Abstract
Background
Prior studies on the effects of propranolol on human ventricular refractoriness have yielded occasionally inconsistent results. Most prior studies have examined refractory periods at a single stimulus intensity and without using continuous pacing; thus, the effects of propranolol on repolarization may have not been completely defined. The purpose of the present study was to reevaluate the effects of beta blockade on the human ventricular effective refractory period.
Methods
Strength-interval curves were performed in duplicate in a group of 10 patients to demonstrate their reproducibility.

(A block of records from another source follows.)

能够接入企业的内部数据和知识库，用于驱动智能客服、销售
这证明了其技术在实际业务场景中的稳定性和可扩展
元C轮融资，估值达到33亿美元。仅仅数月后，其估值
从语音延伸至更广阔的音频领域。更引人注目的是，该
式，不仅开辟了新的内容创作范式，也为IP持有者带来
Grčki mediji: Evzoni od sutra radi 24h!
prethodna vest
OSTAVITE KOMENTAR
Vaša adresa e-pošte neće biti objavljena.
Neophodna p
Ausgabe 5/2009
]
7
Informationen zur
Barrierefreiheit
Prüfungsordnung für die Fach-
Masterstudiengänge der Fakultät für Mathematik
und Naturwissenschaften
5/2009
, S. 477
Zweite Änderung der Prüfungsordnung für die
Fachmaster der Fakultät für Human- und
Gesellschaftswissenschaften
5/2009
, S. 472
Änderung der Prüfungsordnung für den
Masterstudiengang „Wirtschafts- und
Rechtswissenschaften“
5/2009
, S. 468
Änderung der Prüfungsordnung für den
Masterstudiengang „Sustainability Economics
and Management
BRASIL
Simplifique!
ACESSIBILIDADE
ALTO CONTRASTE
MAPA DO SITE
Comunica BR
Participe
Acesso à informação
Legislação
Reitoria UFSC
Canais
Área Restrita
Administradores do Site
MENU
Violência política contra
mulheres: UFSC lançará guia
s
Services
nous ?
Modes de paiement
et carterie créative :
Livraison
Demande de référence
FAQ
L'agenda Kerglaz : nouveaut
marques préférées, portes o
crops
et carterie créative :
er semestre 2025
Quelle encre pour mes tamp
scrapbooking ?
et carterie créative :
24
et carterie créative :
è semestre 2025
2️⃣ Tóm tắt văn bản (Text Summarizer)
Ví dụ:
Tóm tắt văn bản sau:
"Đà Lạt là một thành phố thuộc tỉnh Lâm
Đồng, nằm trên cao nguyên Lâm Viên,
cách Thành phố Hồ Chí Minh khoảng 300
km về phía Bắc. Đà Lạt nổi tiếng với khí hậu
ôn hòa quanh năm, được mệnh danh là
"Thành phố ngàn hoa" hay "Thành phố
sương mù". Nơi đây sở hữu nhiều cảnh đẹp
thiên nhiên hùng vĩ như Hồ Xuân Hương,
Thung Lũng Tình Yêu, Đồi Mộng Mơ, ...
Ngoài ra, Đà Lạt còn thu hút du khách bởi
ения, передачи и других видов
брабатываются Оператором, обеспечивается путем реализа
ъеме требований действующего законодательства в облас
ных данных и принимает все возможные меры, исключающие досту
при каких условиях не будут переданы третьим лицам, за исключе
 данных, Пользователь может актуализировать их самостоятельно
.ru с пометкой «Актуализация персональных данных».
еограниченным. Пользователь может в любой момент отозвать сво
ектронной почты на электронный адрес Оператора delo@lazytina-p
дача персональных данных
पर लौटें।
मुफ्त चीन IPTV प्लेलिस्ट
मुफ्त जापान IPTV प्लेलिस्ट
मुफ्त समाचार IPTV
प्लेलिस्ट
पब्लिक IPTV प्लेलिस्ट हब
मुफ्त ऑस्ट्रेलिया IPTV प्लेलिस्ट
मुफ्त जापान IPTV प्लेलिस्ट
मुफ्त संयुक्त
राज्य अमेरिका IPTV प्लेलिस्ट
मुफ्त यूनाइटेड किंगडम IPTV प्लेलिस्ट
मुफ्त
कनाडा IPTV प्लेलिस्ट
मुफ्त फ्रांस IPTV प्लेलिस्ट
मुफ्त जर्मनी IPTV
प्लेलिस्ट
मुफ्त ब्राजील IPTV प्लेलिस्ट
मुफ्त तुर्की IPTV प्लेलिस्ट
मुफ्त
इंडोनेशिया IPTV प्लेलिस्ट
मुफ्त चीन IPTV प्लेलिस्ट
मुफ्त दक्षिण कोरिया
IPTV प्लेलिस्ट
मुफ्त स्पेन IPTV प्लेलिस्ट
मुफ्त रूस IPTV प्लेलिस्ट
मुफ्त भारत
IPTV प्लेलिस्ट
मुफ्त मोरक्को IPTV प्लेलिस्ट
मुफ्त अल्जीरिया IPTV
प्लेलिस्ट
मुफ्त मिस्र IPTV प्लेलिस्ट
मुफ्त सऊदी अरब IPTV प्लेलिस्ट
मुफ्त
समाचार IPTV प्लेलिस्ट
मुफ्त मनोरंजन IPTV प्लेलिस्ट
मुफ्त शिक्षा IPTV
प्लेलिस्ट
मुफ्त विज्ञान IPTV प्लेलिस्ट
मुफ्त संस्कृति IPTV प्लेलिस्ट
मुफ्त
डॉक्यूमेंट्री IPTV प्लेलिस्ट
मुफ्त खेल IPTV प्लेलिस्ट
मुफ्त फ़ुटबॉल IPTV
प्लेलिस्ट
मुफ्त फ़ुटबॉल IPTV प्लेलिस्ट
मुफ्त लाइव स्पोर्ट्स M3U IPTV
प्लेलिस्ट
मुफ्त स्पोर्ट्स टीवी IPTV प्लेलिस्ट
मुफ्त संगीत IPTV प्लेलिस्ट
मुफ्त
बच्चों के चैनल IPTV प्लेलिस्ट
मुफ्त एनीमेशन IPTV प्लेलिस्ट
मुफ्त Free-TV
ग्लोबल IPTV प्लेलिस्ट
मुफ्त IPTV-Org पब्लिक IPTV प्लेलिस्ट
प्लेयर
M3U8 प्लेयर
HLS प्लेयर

Strength-interval curves were performed before and after intravenous propranolol administration in a second group of 10 patients who had no evidence of structural heart disease.
Results
Propranolol increased the absolute refractory period from 208 ± 9 milliseconds to 212 ± 10 milliseconds (p=0.01). However, propranolol decreased the coupling interval at which the strength-interval curve began to show an increase in the stimulus intensity required for capture from 236 ± 8 milliseconds to 232 ± 9 milliseconds. This resulted in a decrease of the width of the strength-interval curve from 28.0 ± 5.1 milliseconds to 20.4 ± 5.5 milliseconds (p < 0.005). Propranolol also significantly increased the slope of a logarithmic fit of the strength-interval curves.
Conclusion
Propranolol exerts complex effects on human ventricular refractoriness. Propranolol decreases the width and increases the slope of human strength-interval curve, rather than increasing or decreasing the refractory period. These results have potential implications for antiarrhythmic effects of propranolol.